Es war keine besondere Ehe gewesen. Durchschnitt halt. Er malochte sich zum dritten Herzinfarkt. Sie hatte ihn zu Stoppen versucht: Schrotkuren... Personal Trainer. Alles umsonst: «Den Weisswein saufe ich auch ohne Kur...», lachte er. Mit seinem Mucki-Trimmer diskutierte er 45 Minuten über Aktienkurse. Dann spulten sie gemeinsam die fünf Tibeter ab. Und investierten in Schweizer Banken. Das Resultat: INFARKT AUF ALLEN SEITEN. Nach seinem Tode genoss sie ihre Freiheit. Kein Pflichtkorsett mehr? keinen Stundenplan. Allerdings? der alleinstehenden Frau trat die Welt skeptisch gegenüber. Verheiratete Freundinnen luden sie nicht mehr mit anderen Pärchen zusammen ein. Sondern organisierten Frauenabende.
Im Meraner Hotel wies der Ober ihr einen Platz ganz hinten im Speisesaal zu. Einen miesen Einertisch. Die Kellner gingen daran vorbei, als hätte man dort die Flaschenentsorgung hingestellt. Am Pool, wo sie schon frühmorgens einen Liegestuhl mit ihrem Badetuch belegt hatte, war das Tuch einfach weg gewesen. Und in der Bar sass sie einsam in einer Ecke, schlürfte an einem Cocktail, den sie «Seelenwärmer» nannten, und musste sich eingestehen, dass selbst ein winkender Eisbär besser war als das hier!
Nun sass der nackte Mann in ihrem Fauteuil und grinste plötzlich: «Ich wollte meinen Freund im Nebenzimmer mit «HALLÖCHEN... HIER KOMMT DER NACKTE ZIMMERSERVICE!» überraschen... Ist natürlich kindisch... Ich klopfte wild... aber der hat den Hörapparat nicht drin... da können 20 Elefanten an seine Hoteltüre trommeln... Prompt ist meine zugeschnappt. DA STAND ICH. PUDELNACKT. Wie in einer billigen Lachnummer. Kann ich mal den Concierge anrufen...?»
Am nächsten Tag winkten zwei elegante Herren in weissen Sportkostümen Alice zu. Sie baten sie an ihren Tisch. Die Umgebung begann zu flüstern.
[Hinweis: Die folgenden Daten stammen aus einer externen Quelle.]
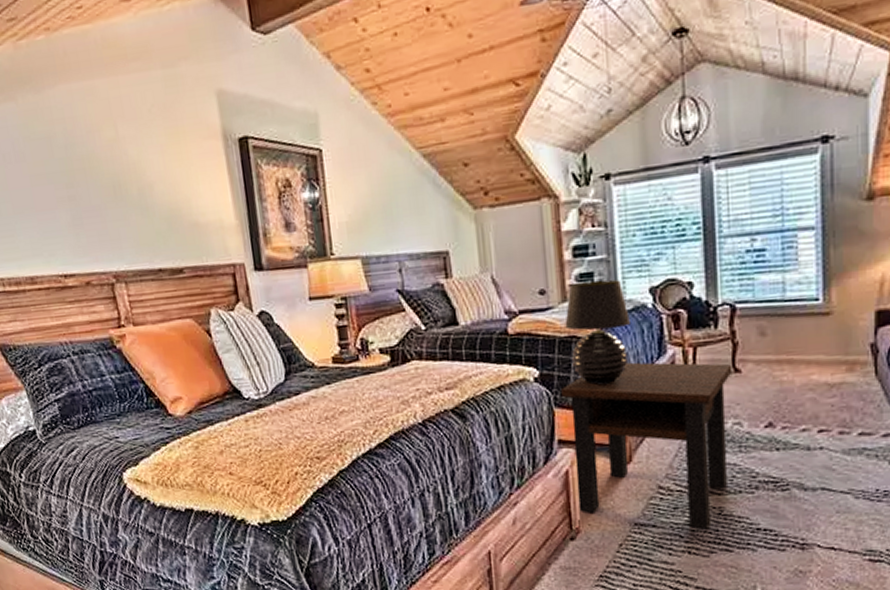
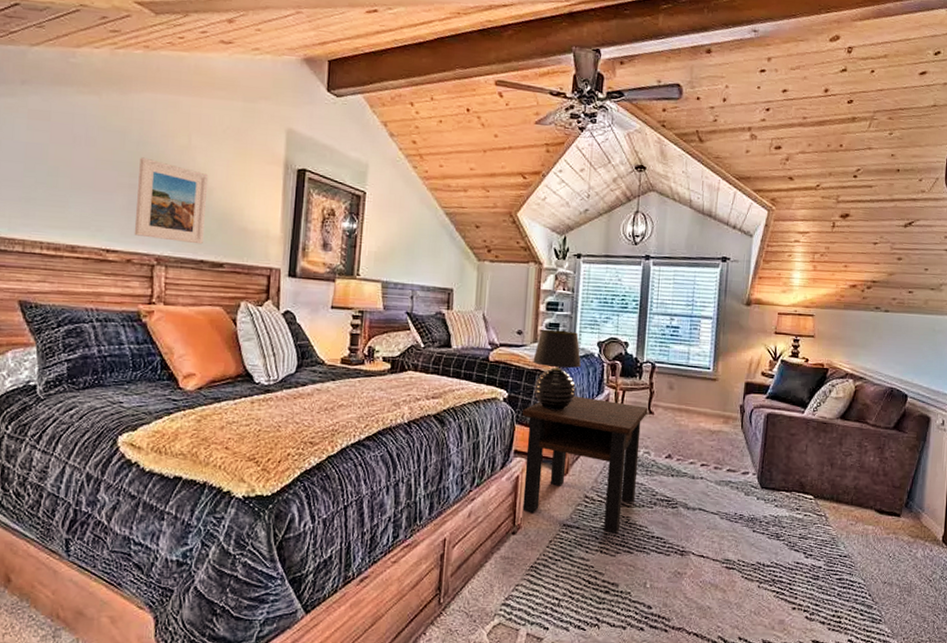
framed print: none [72,162,157,254] -> present [134,157,209,245]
«Die Herrschaften kennen sich...?», schleimte der Oberkellner.
«... RUNDUM NATÜR!», konnte es sich Alice nicht verkneifen. Und setzte sich zu den Männern. Der Oberkellner machte das Männchen. Und flüsterte: «Alle Achtung, Signora!»
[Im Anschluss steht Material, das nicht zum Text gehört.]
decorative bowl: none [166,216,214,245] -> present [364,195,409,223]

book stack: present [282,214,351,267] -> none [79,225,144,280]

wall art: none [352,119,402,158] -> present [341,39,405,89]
Künftig hatte sie die besten Liegeplätze am Pool. Und wunderbare Gesellschaft an der Bar. Sie verlängerte den Urlaub bis zur Abreise ihres Nacktabenteuers.
Zu Hause drängten die Freundinnen: «... stell sie uns endlich vor!»
«Geht nicht», lächelte Alice, «wir fahren gemeinsam in die Arktis...»
«Ich dachte immer, du fändest Schiffsreisen zum Kotzen», meinte eine spitz.
«Es hat auch Eisbären, die winken...», legte Alice noch einen drauf.